Growth Looks Like It's Slowing in Europe as US Dollar Slump Alters Export Game

Frankfurt (Feb 21)  Economic activity in the Eurozone slowed modestly this month, according to private sector data published Tuesday, as countries around the world adjust to the reality of a weaker U.S. dollar and persistently low inflation.



IHS Markit's closely-watched Composite PMI index slipped to 57.5 in February, the group said, down from a final January tally of 58.8 but firmly above the 50-point mark that generally separates growth from contraction. Weaker-than-expected readings were also issued for the region's two biggest economies -- France and Germany -- with some of the slowdown pegged to the euro's 3% year-to-date rise against the greenback.

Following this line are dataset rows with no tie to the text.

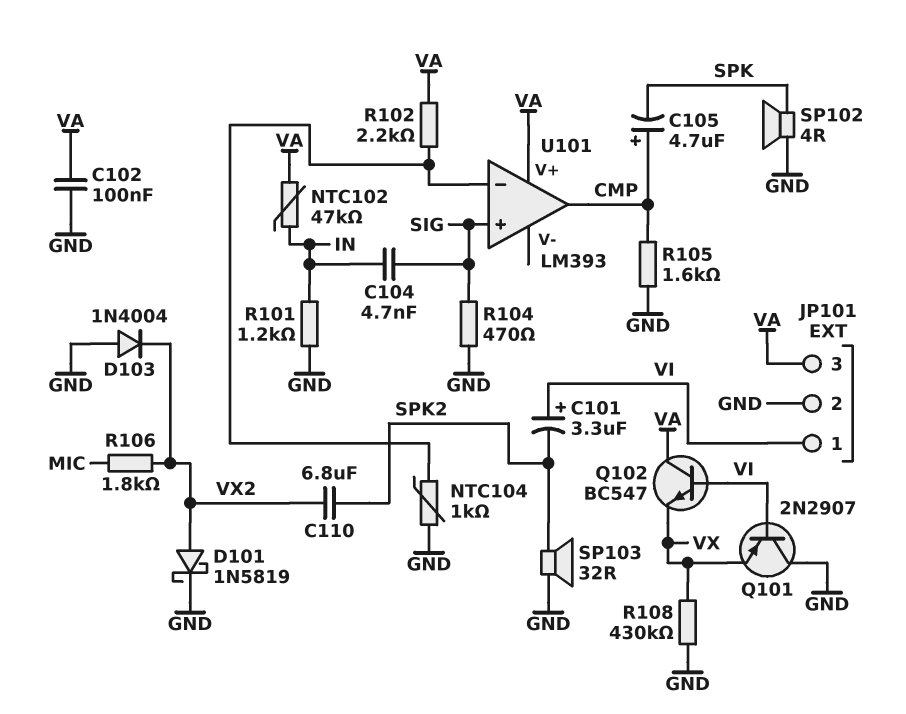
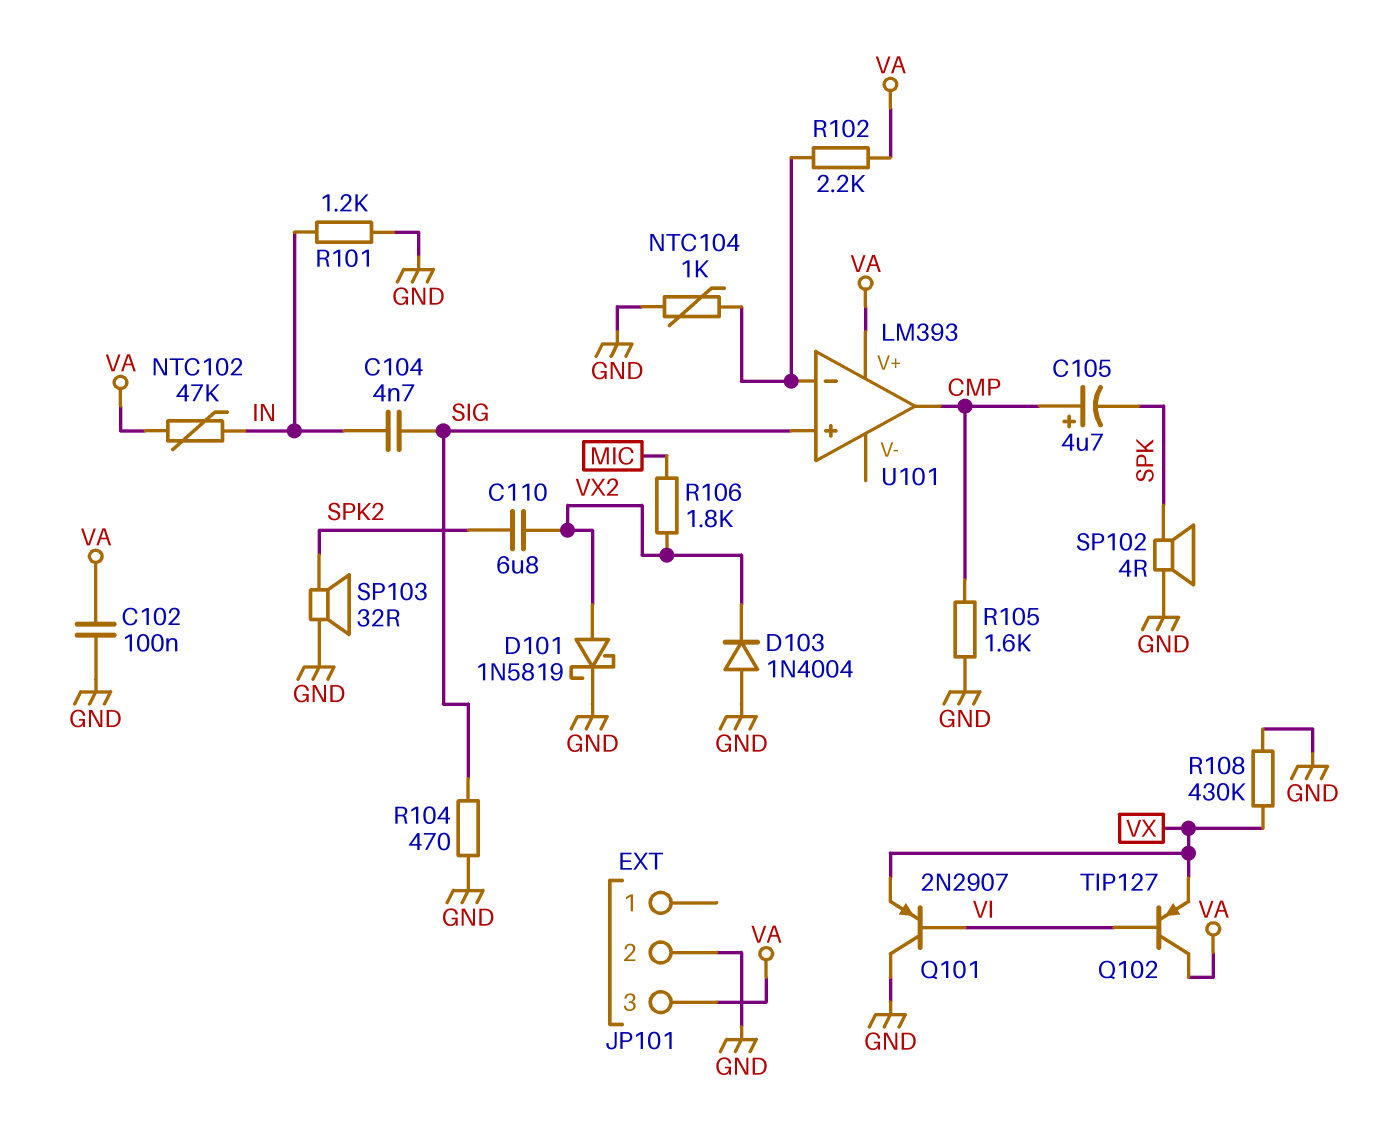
C101: 3.3uF (plus VI, minus SPK2) -> none
JP101 pin 1: VI -> none
Q102: NPN BC547 (B VI, C VA, E VX) -> PNP TIP127 (B VI, C VA, E VX)

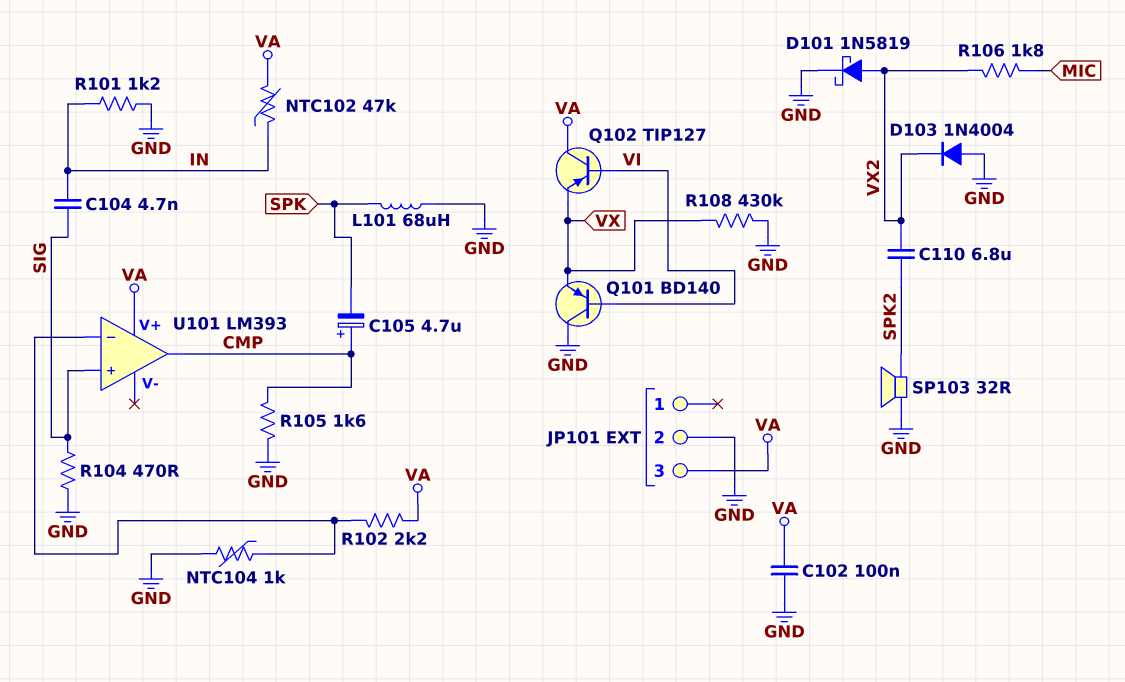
L101: none -> 68uH (GND, SPK)
Q101: PNP 2N2907 (B VI, C GND, E VX) -> PNP BD140 (B VI, C GND, E VX)
SP102: speaker 4R (GND, SPK) -> none

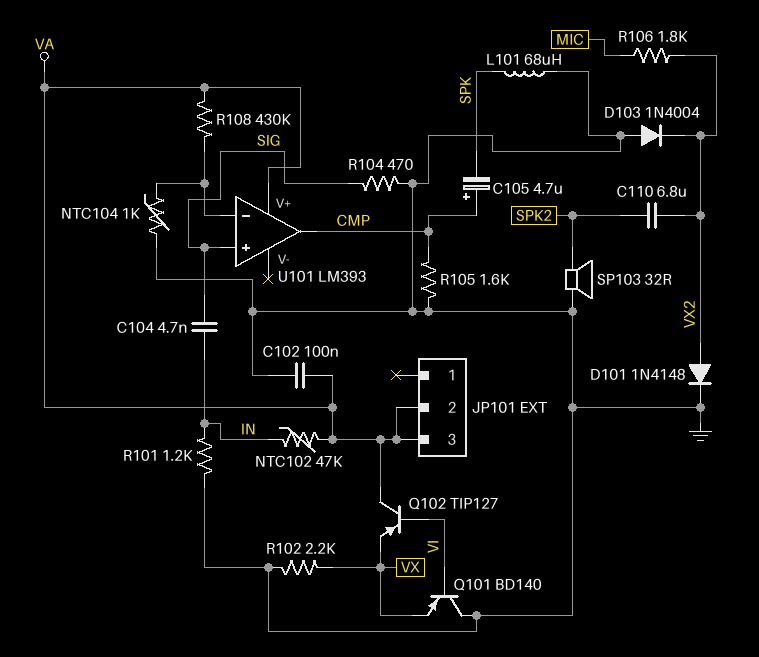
D101: schottky 1N5819 (A VX2, K GND) -> diode 1N4148 (A VX2, K GND)
JP101 pin 2: GND -> VA
R102: 2.2k (U101/in-, VA) -> 2.2k (GND, VX)
R108: 430k (GND, VX) -> 430k (U101/in-, VA)

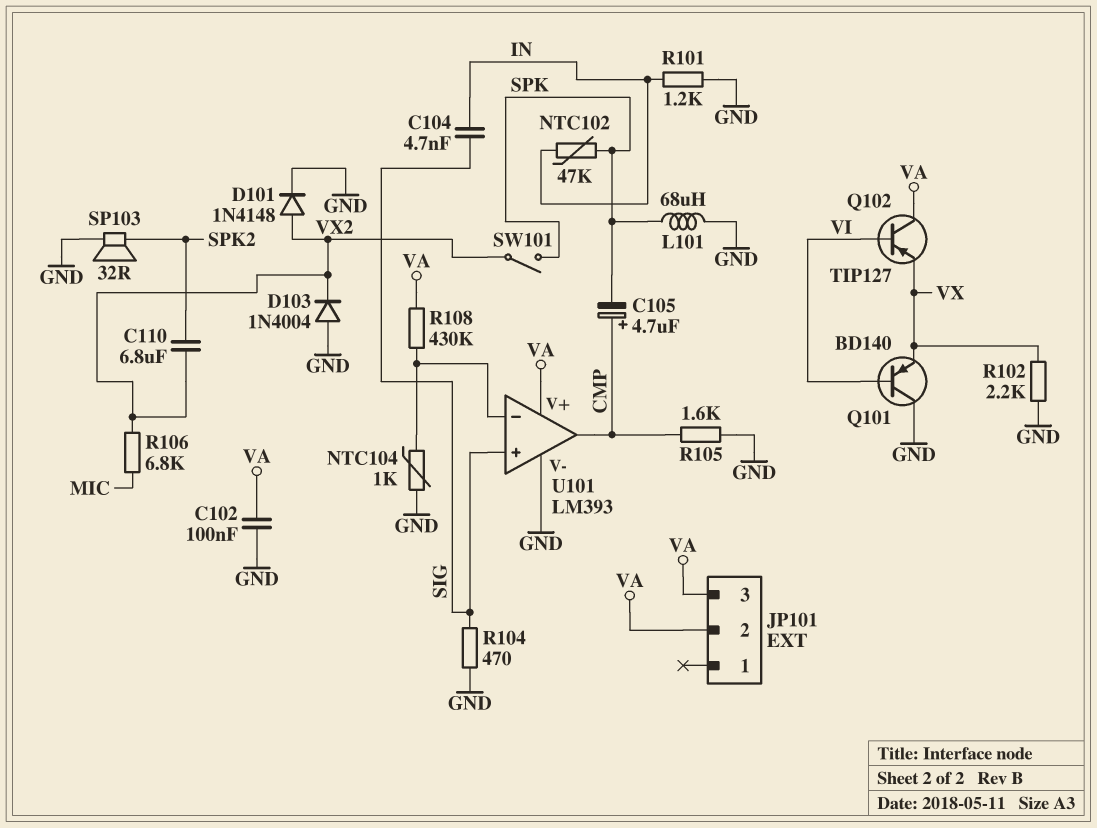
NTC102: 47k (IN, VA) -> 47k (IN, SPK)
R106: 1.8k (MIC, VX2) -> 6.8k (MIC, VX2)
SW101: none -> switch (SPK, VX2)
U101 pin V-: none -> GND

"February saw the Eurozone's growth spurt lose a little momentum, but the rate of expansion remains impressive, putting the region on course for its best quarter for almost 12 years," said IHS Markit's chief economist, Chris Williamson. "The PMI readings for the first two months of the quarter generally provide a reliable guide to official GDP growth, and indicate that the eurozone economy is expanding at a quarterly rate of 0.9% in the opening quarter of 2018."



The IHS report on Germany, the world's third-largest exporter, noted that, "despite remaining robust overall, rates of growth slowed across both manufacturing and services to the weakest for seven and six months respectively" and said the "latest rise in manufacturing new export orders was the least marked for 12 months."



While still robust, the pullback nonetheless illustrates the impact the dollar's recent weakness has had on growth prospects in some of the world's biggest economies. Earlier Wednesday, the IHS Markit/Nikkei Japan Manufacturing Purchasing Managers Index for February fell to 54.0 from 54.8 in the previous month, with chief economist Joe Hayes noting that "recent yen appreciation has coincided with slower new export order growth."